Bei “She’s leaving” hat die Stimme des Sängers und der Sängerin diese herrlich Achtziger-typische unterkühlte Attitüde, sodass man das Neonlicht quasi schon sehen kann. Daneben trumpft der Song mit schönen Synthiemelodien und -sequenzen auf. “Please don’t kiss” hätte definitiv aus der Feder der frühen Depeche Mode kommen können. Auch die Synthies erinnern stark an die britische Kultband! Als Schmankerl erklingt eine Basslinie, begeleitet von einem Synthie, die beide definitiv New Order zitieren. Ach, ist das herrlich. Hier gibt es so viel zu entdecken. Schade, dass nur noch ein Titel kommt. Und was soll ich sagen? Aus dem Nebel kommt “Celeste” mit einem balladesken Beginn daher und wird zu einem emotionalen Song für die Feuerzeuge. Die Stimme wird lediglich von einem Synthieteppich sphärisch begeleitet, der nur in Nuancen rauf und runter schwingt. Da gibt es die Textzeile “In my crystal halls a feather falls being beautiful just for you” – wer da nicht heult, ist nicht mit dem Herzen dabei. Abrupt hört der Song auf, ich trockne meine Tränen, hebe die Arme zum Himmel und rufe “Wo warst du in den frühen Achtzigern, als ich dich brauchte?”.

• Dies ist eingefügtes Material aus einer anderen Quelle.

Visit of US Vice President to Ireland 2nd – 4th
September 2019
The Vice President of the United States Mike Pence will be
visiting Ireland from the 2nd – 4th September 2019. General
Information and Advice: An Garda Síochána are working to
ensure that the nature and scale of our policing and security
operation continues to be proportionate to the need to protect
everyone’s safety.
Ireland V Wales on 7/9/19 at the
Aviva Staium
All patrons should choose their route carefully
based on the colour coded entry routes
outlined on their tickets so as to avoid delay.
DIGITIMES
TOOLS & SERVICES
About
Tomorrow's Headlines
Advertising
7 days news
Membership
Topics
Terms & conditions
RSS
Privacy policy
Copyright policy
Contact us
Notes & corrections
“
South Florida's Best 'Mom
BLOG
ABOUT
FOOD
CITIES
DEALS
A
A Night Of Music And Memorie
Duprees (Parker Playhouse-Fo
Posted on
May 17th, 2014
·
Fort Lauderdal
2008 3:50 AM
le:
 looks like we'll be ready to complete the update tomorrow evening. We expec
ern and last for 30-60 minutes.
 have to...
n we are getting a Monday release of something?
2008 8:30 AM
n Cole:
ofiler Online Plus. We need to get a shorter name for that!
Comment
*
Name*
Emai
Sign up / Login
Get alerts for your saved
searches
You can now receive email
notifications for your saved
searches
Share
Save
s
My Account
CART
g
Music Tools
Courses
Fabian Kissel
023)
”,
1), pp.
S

Resümee: Second Glance schaffen es mit ihren zehn Songs, das Hören der Platte zu einer Tanzveranstaltung und damit zu einem Erlebnis zu machen. Nach zwei Runden mache ich mich schweissnaß an des Review. Wer sich nicht zu alt für den 80er-Synthpop von Second Glance fühlt und abtanzen möchte, kann sich hier beim Label versorgen. Und wer weiß, vielleicht gibt es 2057 dann wieder was Neu-Entdecktes der Band? Die Hoffnung stirbt zuletzt. Bis dahin läuft “Piano” in Hot Rotation … Leggings an und Stirnband auf die Murmel.